La Jonxion à côté de la gare TGV : des bâtiments HQE (haute qualité environnementale) et BBC (basse consommation). Document DR

Selon la fédération française du Bâtiment, l’ensemble des travaux liés aux économies d’énergie pourrait représenter un marché de 20 milliards d’euros par an. Pour l’heure, pourtant, la demande est nettement moins importante. La donne pourrait changer avec l’évolution de la législation.

Le Grenelle de l’environnement n’a pas été une révolution pour les professionnels du bâtiment, si l’on en croit Denis Tisserand, vice-président de la fédération du Bâtiment du Territoire de Belfort. Une évolution sans doute, mais pas « un choc » : se préoccuper d’isolation thermique ou d’économie d’énergie est, dit-il, entré dans les mœurs depuis le début des années soixante-dix et le premier choc pétrolier. Depuis, la profession a assimilé au fur et à mesure les avancées techniques et les contraintes légales.
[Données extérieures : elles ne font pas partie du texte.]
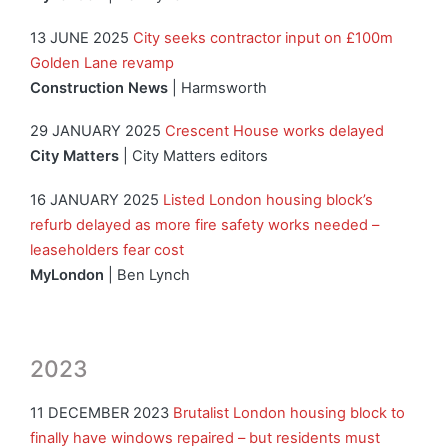
13 JUNE 2025
City seeks contractor input on £100m
Golden Lane revamp
Construction News
| Harmsworth
29 JANUARY 2025
Crescent House works delayed
City Matters
| City Matters editors
16 JANUARY 2025
Listed London housing block’s
refurb delayed as more fire safety works needed –
leaseholders fear cost
MyLondon
| Ben Lynch
2023
11 DECEMBER 2023
Brutalist London housing block to
finally have windows repaired – but residents must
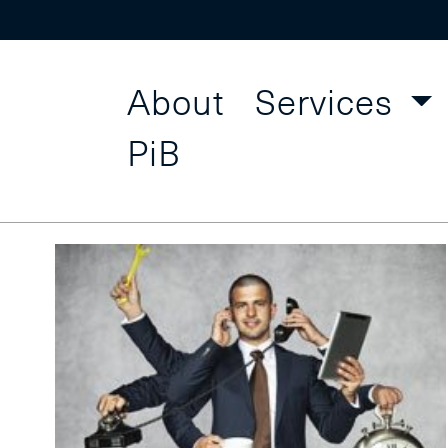
About
Services
Project
Find a Course
PiB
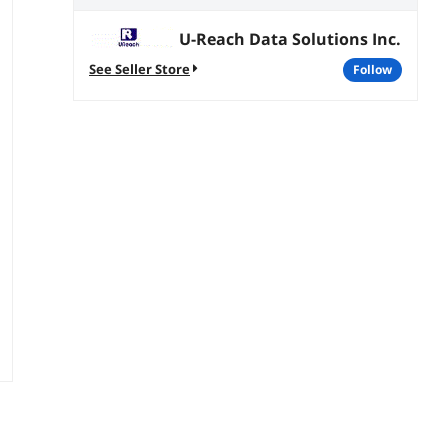
U-Reach Data Solutions Inc.
See Seller Store
follow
Aujourd’hui, dit-il, « les entreprises sont prêtes, les techniques sont maîtrisées et les salariés formés ». C’est en fait la demande qui n’est pas au rendez-vous. Selon la fédération française du Bâtiment, l’ensemble des travaux liés aux économies d’énergie pourrait représenter un marché de 20 milliards d’euros par an en France. On en est loin à l’heure actuelle.

Frein financier

Le principal frein reste financier, estime Denis Tisserand : qui dit contraintes techniques plus importantes dit surcoût. Un surcoût que les bailleurs sociaux estiment entre 25 000 et 30 000 euros par logement. Évidemment ce supplément d’investissement est censé être amorti dans le temps grâce aux économies d’énergie mais, à l’heure où sévit la crise, il reste visiblement dissuasif.

La donne pourrait changer rapidement, suggère Thierry Marget, le secrétaire général de la fédération départementale du Bâtiment : « Pour l’heure le marché n’est pas là mais il pourrait rapidement être là. » Dès le 1 er janvier 2014, toutes les aides dont peuvent bénéficier les clients (crédits d’impôts, prêts à taux zéro etc.) seront « conditionnés » : il faudra que l’entreprise qui a réalisé les travaux ait le label RGE (reconnu Grenelle de l’environnement).

Les professionnels de la fédération française du Bâtiment ont déjà leur marque : les Pros de la performance énergétique.